Exercise prompt: Reproduce every line of the rows below word for word, with no changes.

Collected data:
****
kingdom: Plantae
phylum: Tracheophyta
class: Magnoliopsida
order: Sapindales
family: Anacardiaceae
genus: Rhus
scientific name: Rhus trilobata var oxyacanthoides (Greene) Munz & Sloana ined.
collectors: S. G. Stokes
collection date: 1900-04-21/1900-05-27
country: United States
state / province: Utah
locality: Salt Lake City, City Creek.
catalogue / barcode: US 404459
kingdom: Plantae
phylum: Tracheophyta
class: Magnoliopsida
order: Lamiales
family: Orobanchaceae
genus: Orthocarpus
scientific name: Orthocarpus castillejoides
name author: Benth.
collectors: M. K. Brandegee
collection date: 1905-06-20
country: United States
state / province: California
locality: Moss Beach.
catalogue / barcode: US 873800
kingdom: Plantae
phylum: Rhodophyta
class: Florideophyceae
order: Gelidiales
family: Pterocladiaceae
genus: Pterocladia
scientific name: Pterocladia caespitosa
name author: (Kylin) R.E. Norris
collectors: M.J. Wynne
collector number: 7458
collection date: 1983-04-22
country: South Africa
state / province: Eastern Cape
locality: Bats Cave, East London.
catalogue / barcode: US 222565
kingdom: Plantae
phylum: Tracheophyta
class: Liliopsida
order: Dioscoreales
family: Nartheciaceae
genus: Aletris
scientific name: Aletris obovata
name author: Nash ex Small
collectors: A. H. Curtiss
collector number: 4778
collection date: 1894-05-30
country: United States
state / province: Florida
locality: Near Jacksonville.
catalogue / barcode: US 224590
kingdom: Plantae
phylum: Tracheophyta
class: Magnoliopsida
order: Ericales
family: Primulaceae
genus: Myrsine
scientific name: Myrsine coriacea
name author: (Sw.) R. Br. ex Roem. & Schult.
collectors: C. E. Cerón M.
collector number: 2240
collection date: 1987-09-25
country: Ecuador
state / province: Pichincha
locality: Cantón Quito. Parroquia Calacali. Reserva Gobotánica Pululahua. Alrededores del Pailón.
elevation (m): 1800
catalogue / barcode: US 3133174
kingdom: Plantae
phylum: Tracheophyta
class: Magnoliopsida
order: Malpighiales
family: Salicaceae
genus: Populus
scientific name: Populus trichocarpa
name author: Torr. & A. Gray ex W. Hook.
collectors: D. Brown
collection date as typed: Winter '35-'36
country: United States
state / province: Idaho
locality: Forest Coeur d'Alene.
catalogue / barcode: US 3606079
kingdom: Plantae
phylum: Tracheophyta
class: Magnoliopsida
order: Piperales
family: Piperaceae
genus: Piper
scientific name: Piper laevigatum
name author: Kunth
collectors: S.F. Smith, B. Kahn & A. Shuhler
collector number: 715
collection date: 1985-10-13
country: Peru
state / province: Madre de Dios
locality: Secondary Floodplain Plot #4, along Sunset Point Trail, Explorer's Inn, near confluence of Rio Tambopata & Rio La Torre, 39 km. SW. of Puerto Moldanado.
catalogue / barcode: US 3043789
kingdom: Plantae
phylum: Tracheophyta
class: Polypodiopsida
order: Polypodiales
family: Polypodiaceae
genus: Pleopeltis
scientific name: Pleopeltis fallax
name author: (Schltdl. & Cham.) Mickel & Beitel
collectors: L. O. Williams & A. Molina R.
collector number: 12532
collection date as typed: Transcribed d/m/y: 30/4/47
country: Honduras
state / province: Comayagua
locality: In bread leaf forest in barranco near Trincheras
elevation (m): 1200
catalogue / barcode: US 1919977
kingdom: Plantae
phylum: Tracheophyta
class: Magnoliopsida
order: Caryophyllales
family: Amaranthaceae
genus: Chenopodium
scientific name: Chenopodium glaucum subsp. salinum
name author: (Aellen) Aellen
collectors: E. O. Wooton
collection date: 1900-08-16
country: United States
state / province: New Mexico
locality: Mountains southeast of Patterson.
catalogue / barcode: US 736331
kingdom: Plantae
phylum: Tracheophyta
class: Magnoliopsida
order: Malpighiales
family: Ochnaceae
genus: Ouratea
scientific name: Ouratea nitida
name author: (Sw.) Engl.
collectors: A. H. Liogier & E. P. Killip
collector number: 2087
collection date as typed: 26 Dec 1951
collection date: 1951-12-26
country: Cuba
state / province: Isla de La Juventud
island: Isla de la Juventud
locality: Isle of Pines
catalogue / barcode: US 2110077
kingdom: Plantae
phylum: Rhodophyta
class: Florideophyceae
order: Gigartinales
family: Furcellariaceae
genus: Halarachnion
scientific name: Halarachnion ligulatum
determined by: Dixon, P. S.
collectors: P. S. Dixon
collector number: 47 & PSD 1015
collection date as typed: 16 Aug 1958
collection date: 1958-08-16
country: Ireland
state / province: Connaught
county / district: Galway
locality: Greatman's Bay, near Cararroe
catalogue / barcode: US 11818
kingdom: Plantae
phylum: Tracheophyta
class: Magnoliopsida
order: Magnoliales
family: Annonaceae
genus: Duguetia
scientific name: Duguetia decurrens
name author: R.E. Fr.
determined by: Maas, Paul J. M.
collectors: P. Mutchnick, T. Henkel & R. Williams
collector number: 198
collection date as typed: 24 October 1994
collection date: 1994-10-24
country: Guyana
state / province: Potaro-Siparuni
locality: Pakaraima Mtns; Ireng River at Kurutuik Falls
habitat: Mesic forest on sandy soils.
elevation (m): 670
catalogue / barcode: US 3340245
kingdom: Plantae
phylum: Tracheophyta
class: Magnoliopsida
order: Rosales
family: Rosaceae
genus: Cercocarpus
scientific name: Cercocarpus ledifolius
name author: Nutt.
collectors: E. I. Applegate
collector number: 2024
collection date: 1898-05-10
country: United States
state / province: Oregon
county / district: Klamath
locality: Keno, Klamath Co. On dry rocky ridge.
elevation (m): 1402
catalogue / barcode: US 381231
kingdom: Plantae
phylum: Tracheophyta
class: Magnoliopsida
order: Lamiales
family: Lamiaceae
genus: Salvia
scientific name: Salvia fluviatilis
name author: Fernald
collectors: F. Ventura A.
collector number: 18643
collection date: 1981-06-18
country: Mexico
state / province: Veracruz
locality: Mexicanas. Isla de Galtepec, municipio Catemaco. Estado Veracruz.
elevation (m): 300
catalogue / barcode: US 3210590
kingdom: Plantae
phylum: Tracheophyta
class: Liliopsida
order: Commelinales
****
Output for this task:
kingdom: Plantae
phylum: Tracheophyta
class: Magnoliopsida
order: Sapindales
family: Anacardiaceae
genus: Rhus
scientific name: Rhus trilobata var oxyacanthoides (Greene) Munz & Sloana ined.
collectors: S. G. Stokes
collection date: 1900-04-21/1900-05-27
country: United States
state / province: Utah
locality: Salt Lake City, City Creek.
catalogue / barcode: US 404459
kingdom: Plantae
phylum: Tracheophyta
class: Magnoliopsida
order: Lamiales
family: Orobanchaceae
genus: Orthocarpus
scientific name: Orthocarpus castillejoides
name author: Benth.
collectors: M. K. Brandegee
collection date: 1905-06-20
country: United States
state / province: California
locality: Moss Beach.
catalogue / barcode: US 873800
kingdom: Plantae
phylum: Rhodophyta
class: Florideophyceae
order: Gelidiales
family: Pterocladiaceae
genus: Pterocladia
scientific name: Pterocladia caespitosa
name author: (Kylin) R.E. Norris
collectors: M.J. Wynne
collector number: 7458
collection date: 1983-04-22
country: South Africa
state / province: Eastern Cape
locality: Bats Cave, East London.
catalogue / barcode: US 222565
kingdom: Plantae
phylum: Tracheophyta
class: Liliopsida
order: Dioscoreales
family: Nartheciaceae
genus: Aletris
scientific name: Aletris obovata
name author: Nash ex Small
collectors: A. H. Curtiss
collector number: 4778
collection date: 1894-05-30
country: United States
state / province: Florida
locality: Near Jacksonville.
catalogue / barcode: US 224590
kingdom: Plantae
phylum: Tracheophyta
class: Magnoliopsida
order: Ericales
family: Primulaceae
genus: Myrsine
scientific name: Myrsine coriacea
name author: (Sw.) R. Br. ex Roem. & Schult.
collectors: C. E. Cerón M.
collector number: 2240
collection date: 1987-09-25
country: Ecuador
state / province: Pichincha
locality: Cantón Quito. Parroquia Calacali. Reserva Gobotánica Pululahua. Alrededores del Pailón.
elevation (m): 1800
catalogue / barcode: US 3133174
kingdom: Plantae
phylum: Tracheophyta
class: Magnoliopsida
order: Malpighiales
family: Salicaceae
genus: Populus
scientific name: Populus trichocarpa
name author: Torr. & A. Gray ex W. Hook.
collectors: D. Brown
collection date as typed: Winter '35-'36
country: United States
state / province: Idaho
locality: Forest Coeur d'Alene.
catalogue / barcode: US 3606079
kingdom: Plantae
phylum: Tracheophyta
class: Magnoliopsida
order: Piperales
family: Piperaceae
genus: Piper
scientific name: Piper laevigatum
name author: Kunth
collectors: S.F. Smith, B. Kahn & A. Shuhler
collector number: 715
collection date: 1985-10-13
country: Peru
state / province: Madre de Dios
locality: Secondary Floodplain Plot #4, along Sunset Point Trail, Explorer's Inn, near confluence of Rio Tambopata & Rio La Torre, 39 km. SW. of Puerto Moldanado.
catalogue / barcode: US 3043789
kingdom: Plantae
phylum: Tracheophyta
class: Polypodiopsida
order: Polypodiales
family: Polypodiaceae
genus: Pleopeltis
scientific name: Pleopeltis fallax
name author: (Schltdl. & Cham.) Mickel & Beitel
collectors: L. O. Williams & A. Molina R.
collector number: 12532
collection date as typed: Transcribed d/m/y: 30/4/47
country: Honduras
state / province: Comayagua
locality: In bread leaf forest in barranco near Trincheras
elevation (m): 1200
catalogue / barcode: US 1919977
kingdom: Plantae
phylum: Tracheophyta
class: Magnoliopsida
order: Caryophyllales
family: Amaranthaceae
genus: Chenopodium
scientific name: Chenopodium glaucum subsp. salinum
name author: (Aellen) Aellen
collectors: E. O. Wooton
collection date: 1900-08-16
country: United States
state / province: New Mexico
locality: Mountains southeast of Patterson.
catalogue / barcode: US 736331
kingdom: Plantae
phylum: Tracheophyta
class: Magnoliopsida
order: Malpighiales
family: Ochnaceae
genus: Ouratea
scientific name: Ouratea nitida
name author: (Sw.) Engl.
collectors: A. H. Liogier & E. P. Killip
collector number: 2087
collection date as typed: 26 Dec 1951
collection date: 1951-12-26
country: Cuba
state / province: Isla de La Juventud
island: Isla de la Juventud
locality: Isle of Pines
catalogue / barcode: US 2110077
kingdom: Plantae
phylum: Rhodophyta
class: Florideophyceae
order: Gigartinales
family: Furcellariaceae
genus: Halarachnion
scientific name: Halarachnion ligulatum
determined by: Dixon, P. S.
collectors: P. S. Dixon
collector number: 47 & PSD 1015
collection date as typed: 16 Aug 1958
collection date: 1958-08-16
country: Ireland
state / province: Connaught
county / district: Galway
locality: Greatman's Bay, near Cararroe
catalogue / barcode: US 11818
kingdom: Plantae
phylum: Tracheophyta
class: Magnoliopsida
order: Magnoliales
family: Annonaceae
genus: Duguetia
scientific name: Duguetia decurrens
name author: R.E. Fr.
determined by: Maas, Paul J. M.
collectors: P. Mutchnick, T. Henkel & R. Williams
collector number: 198
collection date as typed: 24 October 1994
collection date: 1994-10-24
country: Guyana
state / province: Potaro-Siparuni
locality: Pakaraima Mtns; Ireng River at Kurutuik Falls
habitat: Mesic forest on sandy soils.
elevation (m): 670
catalogue / barcode: US 3340245
kingdom: Plantae
phylum: Tracheophyta
class: Magnoliopsida
order: Rosales
family: Rosaceae
genus: Cercocarpus
scientific name: Cercocarpus ledifolius
name author: Nutt.
collectors: E. I. Applegate
collector number: 2024
collection date: 1898-05-10
country: United States
state / province: Oregon
county / district: Klamath
locality: Keno, Klamath Co. On dry rocky ridge.
elevation (m): 1402
catalogue / barcode: US 381231
kingdom: Plantae
phylum: Tracheophyta
class: Magnoliopsida
order: Lamiales
family: Lamiaceae
genus: Salvia
scientific name: Salvia fluviatilis
name author: Fernald
collectors: F. Ventura A.
collector number: 18643
collection date: 1981-06-18
country: Mexico
state / province: Veracruz
locality: Mexicanas. Isla de Galtepec, municipio Catemaco. Estado Veracruz.
elevation (m): 300
catalogue / barcode: US 3210590
kingdom: Plantae
phylum: Tracheophyta
class: Liliopsida
order: Commelinales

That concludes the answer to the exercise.